„Wenn man sein ganzes Leben in die falsche Richtung läuft, kann’s dann trotzdem das Richtige sein?“ Es scheint, als ob Benedict Wells in seinem neuen Buch nichts anderes tut, als genau diese Frage zu beantworten. Und obwohl das auf den ersten Blick nur langweilig und öde scheinen mag, ist genau das Gegenteil der Fall. „Vom Ende der Einsamkeit“ erzählt von drei Geschwistern, die behütet, umsorgt und geliebt aufwachsen. Zunächst deutet nichts darauf hin, dass sich an dieser Idylle irgendetwas ändern könnte. Doch dann sterben die Eltern bei einem Autounfall, die Kinder müssen ihr Zuhause verlassen und ins Internat ziehen. Von einem Tag auf den anderen verändert sich ihre Welt für immer. Zurück bleiben nur Erinnerungen, die die drei auch im späteren Leben miteinander teilen werden.

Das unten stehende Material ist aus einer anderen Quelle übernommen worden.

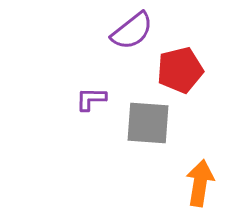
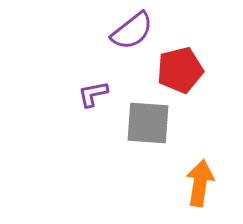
purple L-shape: moved 2 px right, 5 px up; rotated 12 degrees counterclockwise
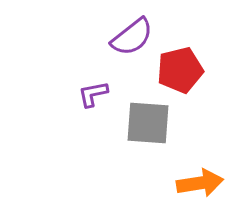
purple semicircle: moved 6 px down
orange arrow: rotated 72 degrees clockwise
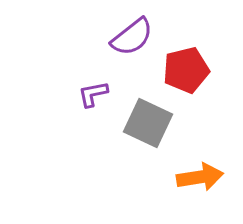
red pentagon: moved 6 px right
gray square: rotated 21 degrees clockwise
orange arrow: moved 6 px up
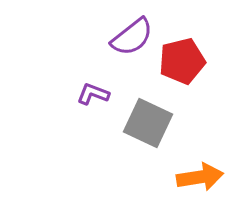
red pentagon: moved 4 px left, 9 px up
purple L-shape: rotated 32 degrees clockwise
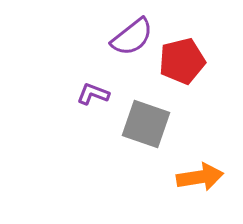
gray square: moved 2 px left, 1 px down; rotated 6 degrees counterclockwise
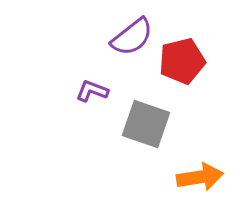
purple L-shape: moved 1 px left, 3 px up
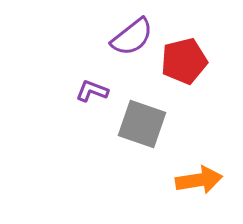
red pentagon: moved 2 px right
gray square: moved 4 px left
orange arrow: moved 1 px left, 3 px down
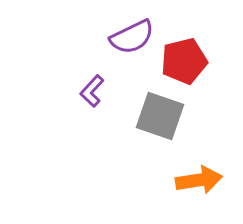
purple semicircle: rotated 12 degrees clockwise
purple L-shape: rotated 68 degrees counterclockwise
gray square: moved 18 px right, 8 px up
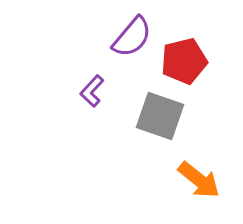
purple semicircle: rotated 24 degrees counterclockwise
orange arrow: rotated 48 degrees clockwise
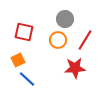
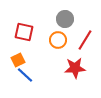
blue line: moved 2 px left, 4 px up
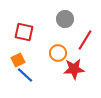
orange circle: moved 13 px down
red star: moved 1 px left, 1 px down
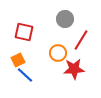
red line: moved 4 px left
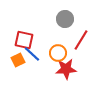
red square: moved 8 px down
red star: moved 8 px left
blue line: moved 7 px right, 21 px up
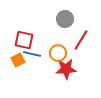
blue line: rotated 30 degrees counterclockwise
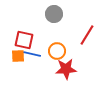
gray circle: moved 11 px left, 5 px up
red line: moved 6 px right, 5 px up
orange circle: moved 1 px left, 2 px up
orange square: moved 4 px up; rotated 24 degrees clockwise
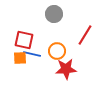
red line: moved 2 px left
orange square: moved 2 px right, 2 px down
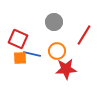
gray circle: moved 8 px down
red line: moved 1 px left
red square: moved 6 px left, 1 px up; rotated 12 degrees clockwise
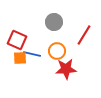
red square: moved 1 px left, 1 px down
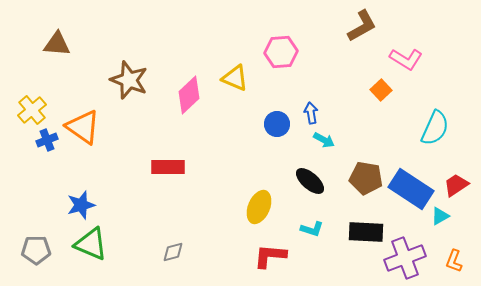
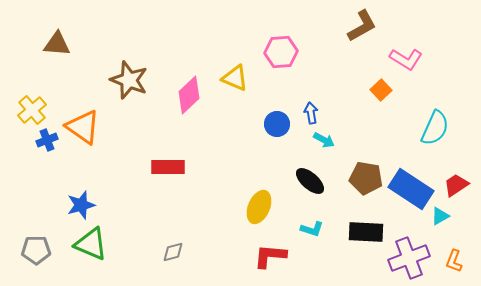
purple cross: moved 4 px right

„Es war wie früher, nur dass nichts mehr wie früher war.“
Benedict Wells beschreibt die Ereignisse aus Sicht von Jules, dem jünsten Sohn, der sich von einem einst selbstbewussten Kind in einen Eigenbrötler verwandelt, der in einer eigenen Traumwelt zu leben scheint. Das liegt vielleicht auch daran, dass er im Internat von seinen älteren Geschwistern Liz und Marty getrennt wird und irgendwie sehen muss, wie er alleine mit der neuen Situation, der neuen Umgebung, den neuen Mitschülern und vor allem dem Verlust seiner Eltern zurecht kommt.
„Ich spürte, dass mein Selbstbewusstsein verschwunden war.“
Wie er das macht und wie sich er und seine einst so eng verbundenen Geschwister auseinander leben, Beziehungen eingehen und wieder zusammen finden, ist eine wunderbare Geschichte, die von Anfang an tief berührt, dabei aber niemals im sentimentalen Kitsch abgleitet. Für mich ist Benedict Wells meine persönliche Neuentdeckung.
Benedict Wells: Vom Ende der Einsamkeit, Diogenes, 22 Euro
(Das Buch wurde mir freundlicherweise vom Diogenes-Verlag als Rezensionsexemplar zur Verfügung gestellt.)